Many entrepreneurs use some form of accounting software to log all their transactions, and this helps them work out their tax bills.

It is necessary to get the right form of record keeping for your business. Whatever approach you choose, you also need to keep other documents – such as invoices – in a central place, and most firms now opt for a customer relationship manager (CRM) where they can accurately track  all information they hold on customers, and all the services those customers paid for.

Alright, now questions or comments can begin to roll in..

Question:

1. Can you please share with us the place of taxation in business and how it is done?
At what point can begin the record keeping process in the business?
Are there any disadvantages of this record keeping e.g tax?
If one is not knowledgeable in the record keeping process, how can one do it at a minimal cost to the business?

Tax is simply known, is a compulsory levy on taxable individuals and businesses.

Once your business is registered, you generate your Tax Identification Number, that will enable you to file for annual tax liabilities.

For VAT, there's need for VAT application, to be able to file in for monthly VAT returns.

When a business fails to file in for monthly VAT, there be penalty charged on the business.

Once, your business has a TIN with the Federal or State Inland Revenue, don't fail to do annual filing for tax liabilities and monthly VAT returns for Vat-able goods

Once you start a business, it's necessary to keep records of all expenses and income

2: How can you do these things if you don't have a good knowledge of tax?

There are manual method of record keeping, which doesn't attract any cost.

For start up businesses is advisable to start with the manual method. Then once the business start growing, you migrate to technology bases, like using some accounting software such as quickbook.

There's a disadvantage for not keeping proper book keeping records.

3: Is it advisable to wait till your business is doing well before you register it especially because of taxes? When your business can hardly take care of itself such that you spend all incomes back on the business....

You need to keep accurate records in order to claim expenses on your annual tax returns.
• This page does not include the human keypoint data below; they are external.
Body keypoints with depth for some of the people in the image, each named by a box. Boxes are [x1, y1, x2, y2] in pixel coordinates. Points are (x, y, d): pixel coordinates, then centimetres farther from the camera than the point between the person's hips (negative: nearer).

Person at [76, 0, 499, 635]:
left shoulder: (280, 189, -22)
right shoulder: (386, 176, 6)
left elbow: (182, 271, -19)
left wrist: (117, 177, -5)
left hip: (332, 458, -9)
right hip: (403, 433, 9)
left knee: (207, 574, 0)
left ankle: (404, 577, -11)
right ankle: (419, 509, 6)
There simple steps on this:

Firstly, identify with the tax office closer to you. Get a tax consultant if your business is big.
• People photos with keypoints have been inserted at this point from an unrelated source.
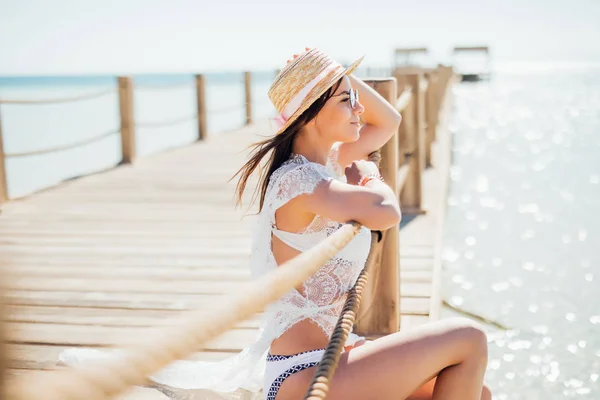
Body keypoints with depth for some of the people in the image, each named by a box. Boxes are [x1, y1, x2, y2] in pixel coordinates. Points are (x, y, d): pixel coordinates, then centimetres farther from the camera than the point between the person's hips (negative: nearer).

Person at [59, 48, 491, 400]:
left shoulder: (328, 162, 8)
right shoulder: (299, 181, -21)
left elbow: (389, 121, 21)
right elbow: (386, 213, -29)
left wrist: (343, 76, 7)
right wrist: (372, 178, -7)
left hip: (331, 351, 10)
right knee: (468, 339, -11)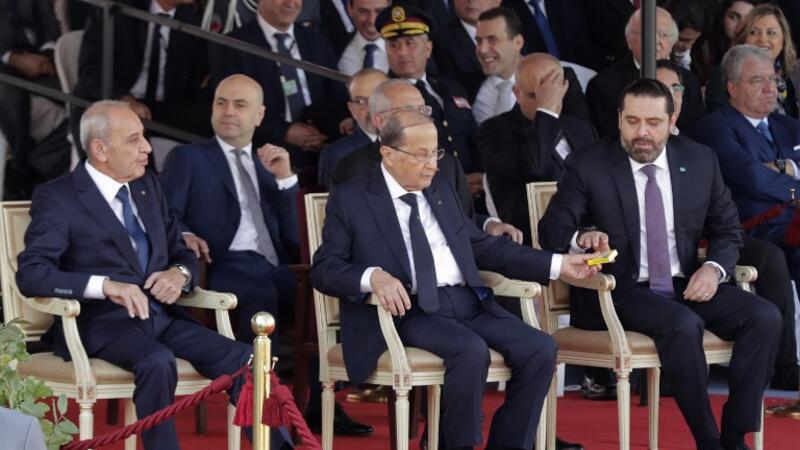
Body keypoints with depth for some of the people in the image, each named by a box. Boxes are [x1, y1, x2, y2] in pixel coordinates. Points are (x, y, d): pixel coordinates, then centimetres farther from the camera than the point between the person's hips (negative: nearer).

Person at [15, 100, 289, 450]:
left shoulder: (148, 187, 16)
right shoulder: (57, 198, -3)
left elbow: (181, 252, 22)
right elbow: (31, 274, -13)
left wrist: (180, 274, -4)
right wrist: (106, 285, -26)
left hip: (161, 316, 6)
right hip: (101, 324, -6)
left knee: (243, 358, -18)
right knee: (157, 361, -37)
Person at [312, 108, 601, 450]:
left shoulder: (441, 190, 20)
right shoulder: (350, 200, 3)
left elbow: (482, 247, 24)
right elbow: (324, 269, -3)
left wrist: (558, 265, 16)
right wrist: (373, 276, -25)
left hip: (467, 302, 6)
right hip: (408, 310, -6)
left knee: (540, 349, -16)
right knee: (472, 351, -34)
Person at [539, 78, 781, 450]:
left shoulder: (700, 161, 8)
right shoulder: (587, 166, -2)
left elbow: (727, 228, 14)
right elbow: (551, 229, -8)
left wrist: (714, 268, -8)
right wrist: (580, 237, -33)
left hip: (687, 287, 5)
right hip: (620, 292, -5)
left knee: (765, 317, -20)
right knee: (684, 326, -35)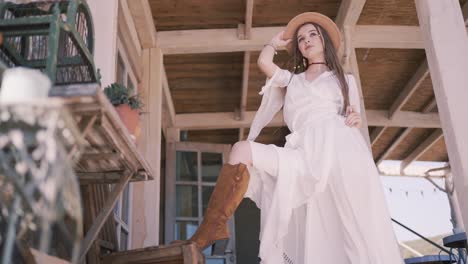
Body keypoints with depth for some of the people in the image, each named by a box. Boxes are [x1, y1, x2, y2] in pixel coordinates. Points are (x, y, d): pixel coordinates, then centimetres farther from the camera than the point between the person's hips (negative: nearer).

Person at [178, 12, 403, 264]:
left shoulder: (345, 79, 28)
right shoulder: (292, 80, 31)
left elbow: (354, 120, 22)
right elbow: (263, 62, 15)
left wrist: (355, 119, -2)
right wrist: (276, 42, 35)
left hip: (339, 149, -1)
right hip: (306, 156, 2)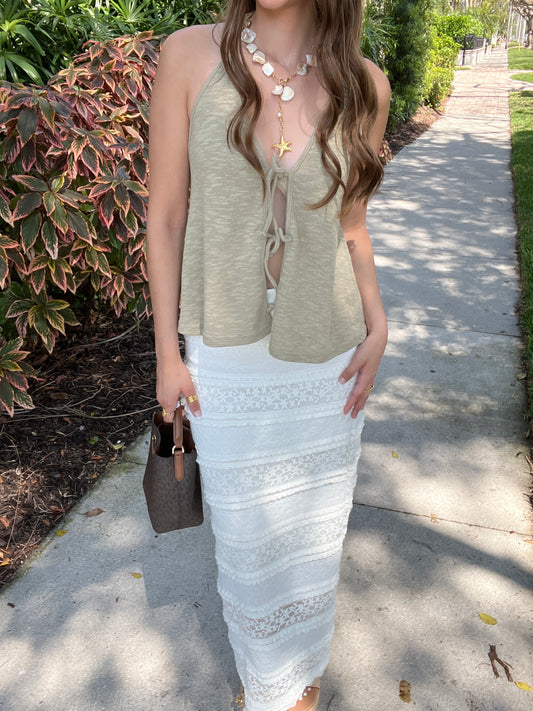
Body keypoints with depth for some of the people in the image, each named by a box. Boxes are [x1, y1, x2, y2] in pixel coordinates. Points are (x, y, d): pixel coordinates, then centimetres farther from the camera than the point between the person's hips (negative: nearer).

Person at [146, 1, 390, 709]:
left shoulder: (364, 85, -2)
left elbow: (351, 227, 7)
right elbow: (166, 216, -5)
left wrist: (377, 330, -5)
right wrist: (167, 353, -4)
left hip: (327, 350, 2)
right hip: (226, 351, -1)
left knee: (315, 519, 18)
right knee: (245, 523, 15)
Or for startups, get an accountant to educate on tax processes, or you get a tax officer in the tax office you've identified with, to educate on tax matters.

My professional advice is this, once you've registered your company or business with CAC, you should generate your TIN immediately (that's register with the tax office).

So that,your business will be recognized and you won't need to have issues when there is need for bidding of contracts or handling big business deals.

Even if you don't make profits at all, it is allowed to file in for Nil tax value (that's on tax liabilities). This includes monthly VAT as well.

There are considerations given to businesses that are not making profits, when it comes to filing of annual tax liabilities.

For monthly VAT, you remit 5% of income accrued to your business in that month.

If there are no sales or services rendered that will bring in income for that month, you file Nil value.

Still in this aspect, if there is total lose accruing at the end of the accounting period, the only education tax will be paid on the accessible profit for that year.